DIRECTIONS FOR THIS TASK:
Copy the records below without any change, starting at the line containing "How many bars are there in total?" and ending after the line containing "ASIS, Iniciativa1".

STUDY MATERIAL:
● ● ● ● ● ● ●
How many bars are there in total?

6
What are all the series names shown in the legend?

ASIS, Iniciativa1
● ● ● ● ● ● ●
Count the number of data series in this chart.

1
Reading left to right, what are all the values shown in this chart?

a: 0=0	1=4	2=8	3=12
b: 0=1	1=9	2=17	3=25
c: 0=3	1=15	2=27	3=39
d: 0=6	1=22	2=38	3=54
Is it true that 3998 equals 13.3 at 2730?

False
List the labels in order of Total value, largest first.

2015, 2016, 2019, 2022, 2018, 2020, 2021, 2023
● ● ● ● ● ● ●
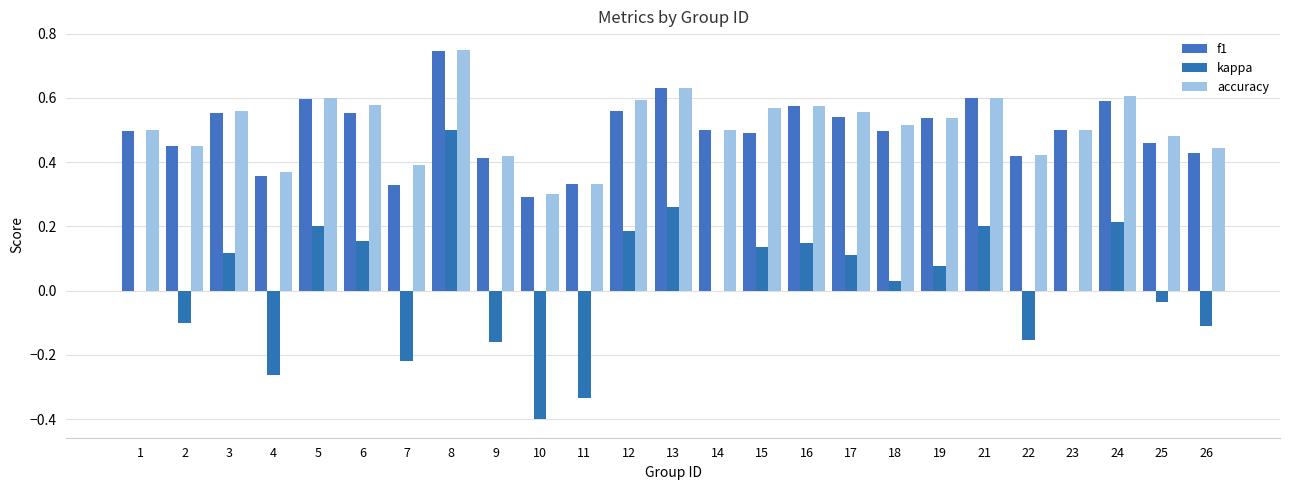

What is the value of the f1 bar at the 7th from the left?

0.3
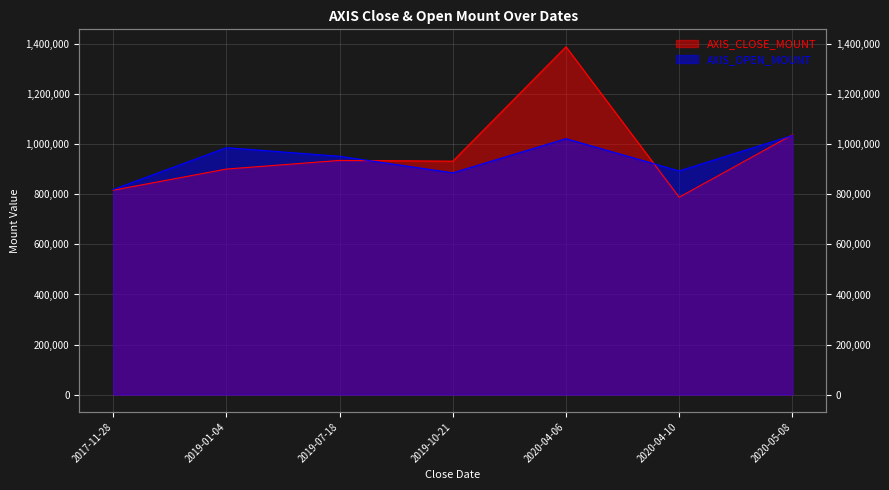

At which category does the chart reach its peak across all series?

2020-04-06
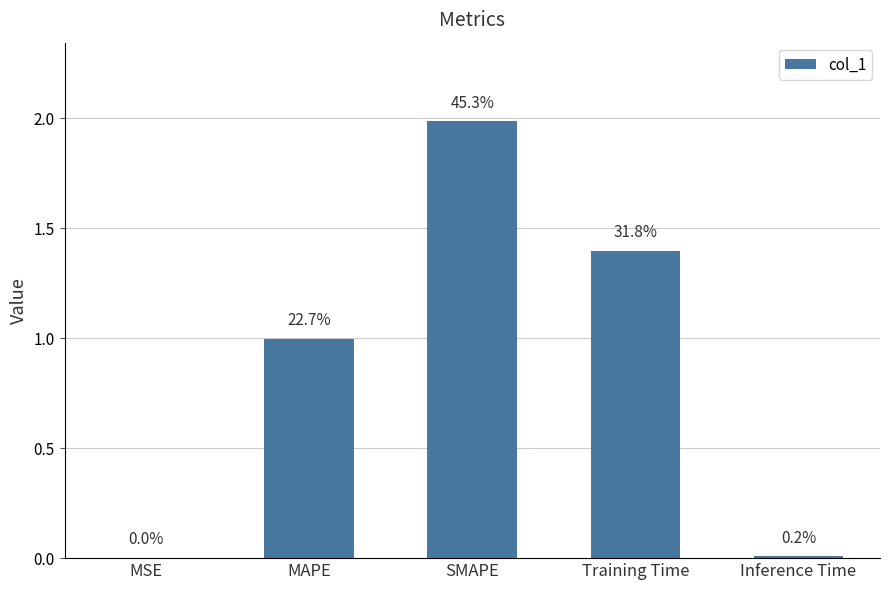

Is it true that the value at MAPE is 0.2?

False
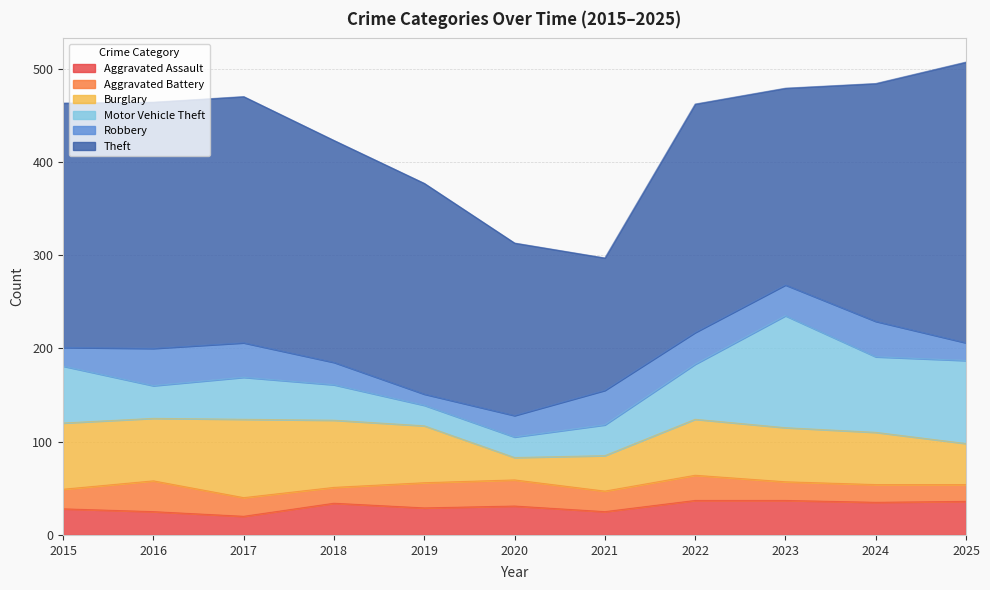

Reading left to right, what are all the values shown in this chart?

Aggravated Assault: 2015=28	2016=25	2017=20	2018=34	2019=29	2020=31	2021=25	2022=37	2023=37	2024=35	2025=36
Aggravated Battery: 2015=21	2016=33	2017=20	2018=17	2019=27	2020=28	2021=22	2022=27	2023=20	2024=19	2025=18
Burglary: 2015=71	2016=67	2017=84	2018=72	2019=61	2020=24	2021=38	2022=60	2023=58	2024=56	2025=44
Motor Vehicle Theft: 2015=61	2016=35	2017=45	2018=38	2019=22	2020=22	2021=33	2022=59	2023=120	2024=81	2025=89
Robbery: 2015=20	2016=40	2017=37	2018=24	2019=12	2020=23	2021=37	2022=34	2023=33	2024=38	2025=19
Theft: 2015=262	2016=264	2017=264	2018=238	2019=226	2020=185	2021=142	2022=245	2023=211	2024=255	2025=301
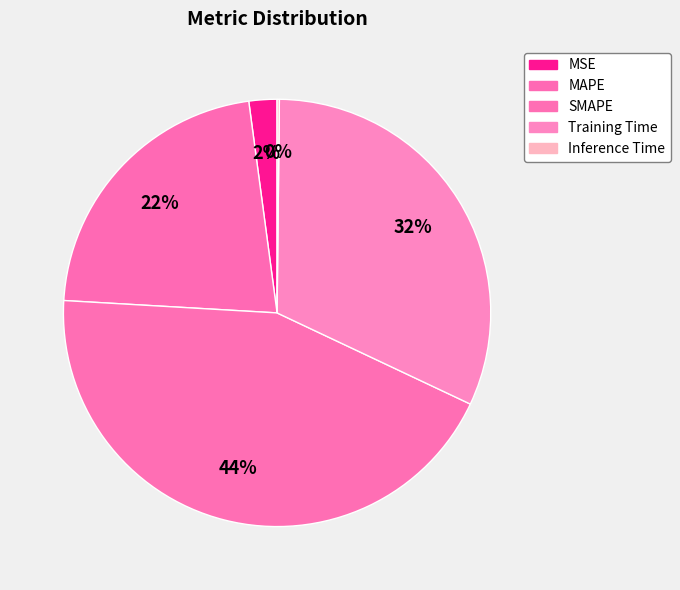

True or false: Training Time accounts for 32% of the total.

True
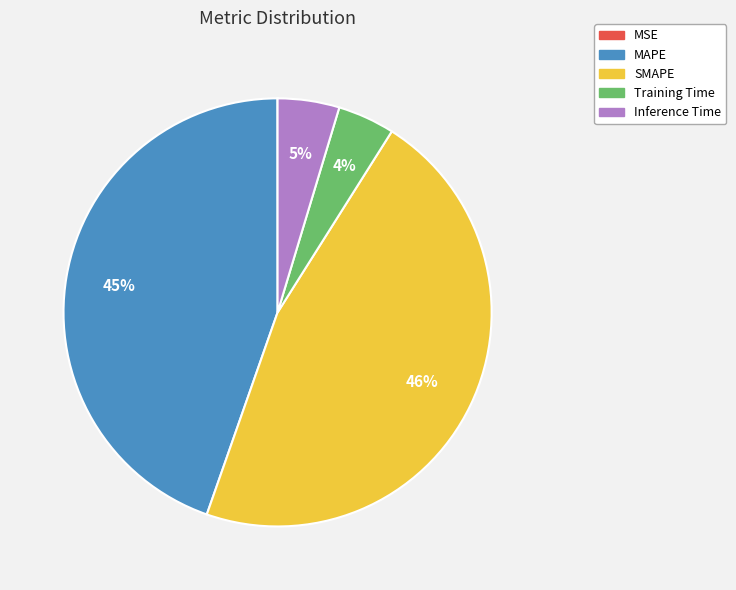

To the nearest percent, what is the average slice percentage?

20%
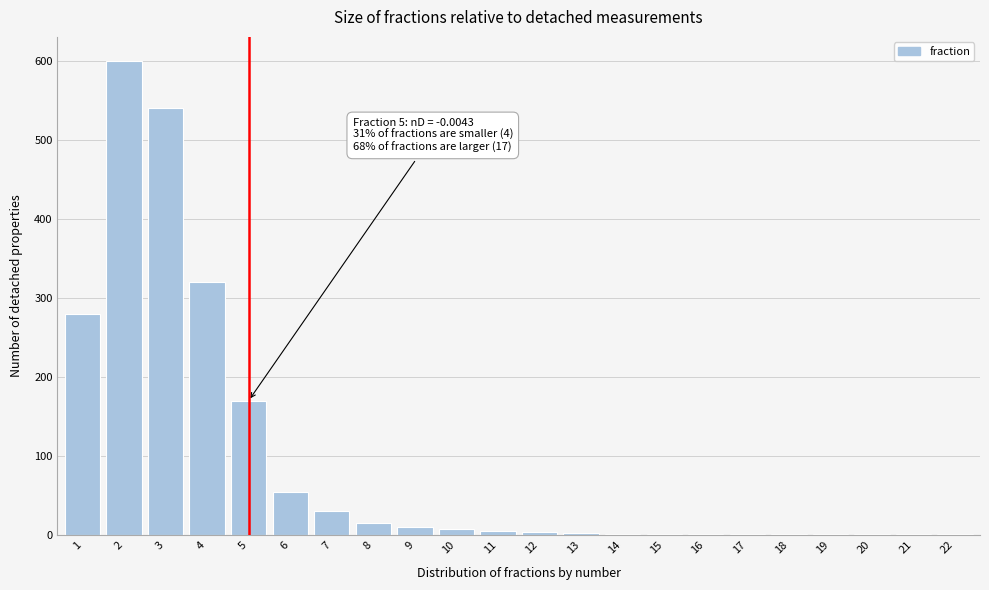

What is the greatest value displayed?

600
● ● ● ● ● ● ●
YOUR RESPONSE:
How many bars are there in total?

6
What are all the series names shown in the legend?

ASIS, Iniciativa1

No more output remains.